━━━━━ SELECTION ━━━━━

Participants in the design course will learn how to build waterwise food-producing gardens, reduce waste and the price of living, retrofit houses to be more energy and water efficient, create water retentive landscapes and use more resilient agricultural techniques, and build healthy and resilient communities.

Permaculture Design Course Outline

This course is based on "The Earth user's Guide to Permaculture" by Rosemary Morrow  & "Permaculture a Designer's Manual" by Bill Mollison.

Unit 1: Introduction
Meeting of learners and teachers. Why people have come. Why permaculture. Course outline. Timetable. Materials and references.

Unit 2: Characteristics, principles, ethics.
Permaculture is built on ideas and there are many ways to use these ideas. It is concerned with clean air, water and soil. It aims to build sustainable human societies. How to get there is suggested by characteristics, principles and ethics.

The Cultivated Ecology

Unit 3: Ecology
Other applied sciences and humanities are prescriptive, and narrow. Permaculture is based on ecology - flow of energy - cycles of matter - succession.

Unit 4: Methods of design
There are several ways to design a landscape. Some of these are by observation, deduction, analysis, mapping and using zones and sectors.

Unit 5: Map reading
It is very useful to read maps. From them you can see the best place to collect water, to place a house, and to grow different crops.

Unit 6: Climate
Climate variation is increasing, we need to be able to design landscapes to both avoid and/or take advantages of different types of climate. We want to reduce risk and energy use and select appropriate plants.

━━━━━ SOURCE MATERIAL ━━━━━

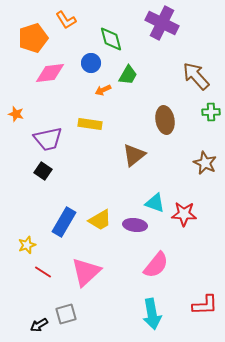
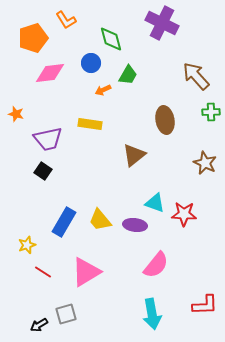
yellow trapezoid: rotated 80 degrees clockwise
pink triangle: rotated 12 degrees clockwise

━━━━━

__TASKS__:
- 1) Answer these from the permaculture course outline, one line each:
(a) Which two books is the course based on?
(b) According to Unit 3, what is permaculture based on?
(c) According to Unit 5, what three things can you see from maps?
- 2) Name every way of designing a landscape that Unit 4 of the permaculture course outline gives.
- 3) Carry the permaculture course outline on past Unit 6 with the next units.

__RESPONSES BY TASK__:
- 1)
(a) "The Earth user's Guide to Permaculture" by Rosemary Morrow and "Permaculture a Designer's Manual" by Bill Mollison.
(b) Ecology: the flow of energy, cycles of matter, and succession.
(c) The best place to collect water, to place a house, and to grow different crops.

- 2)
- Observation
- Deduction
- Analysis
- Mapping
- Using zones and sectors

- 3)
Unit 7: Microclimates
This is where we work most closely. You can learn to design microclimates, and to read different microclimates. A large landscape is made up of many different microclimates.

Unit 8: Soils
Any soil can be improved quite quickly. Soil can tell you many things about plants and animals. Most soils are very damaged. There are Different types of damage and different types of repair. Traditional soil classifications.

Unit 9: Water and Landscape
Water is the basis of life. It is a precious mineral. Water is harvested and saved in many ways until needed by plants, animals and people. Water is the basis of rehabilitating soils.

Unit 10: Earthworks
Moving earth to change climate, make dams, build houses, and roads can be done to increase productivity. Many mistakes can be made in earthworks and it costs a lot of money. There are some good guidelines for earthworks.

Unit 11: Plants in permaculture
Plants are used for many functions in a permaculture design. They are basic to every design. Many propagation methods are tried. Nurseries and local species are very important.

Unit 12: Forests
Understanding forests and how they work is the basis of planting. A forest is an air conditioner, soil binder, mulcher, windbreak. From knowing how forests work, landscapes are designed which are productive. Windbreaks are designed from knowing about forests.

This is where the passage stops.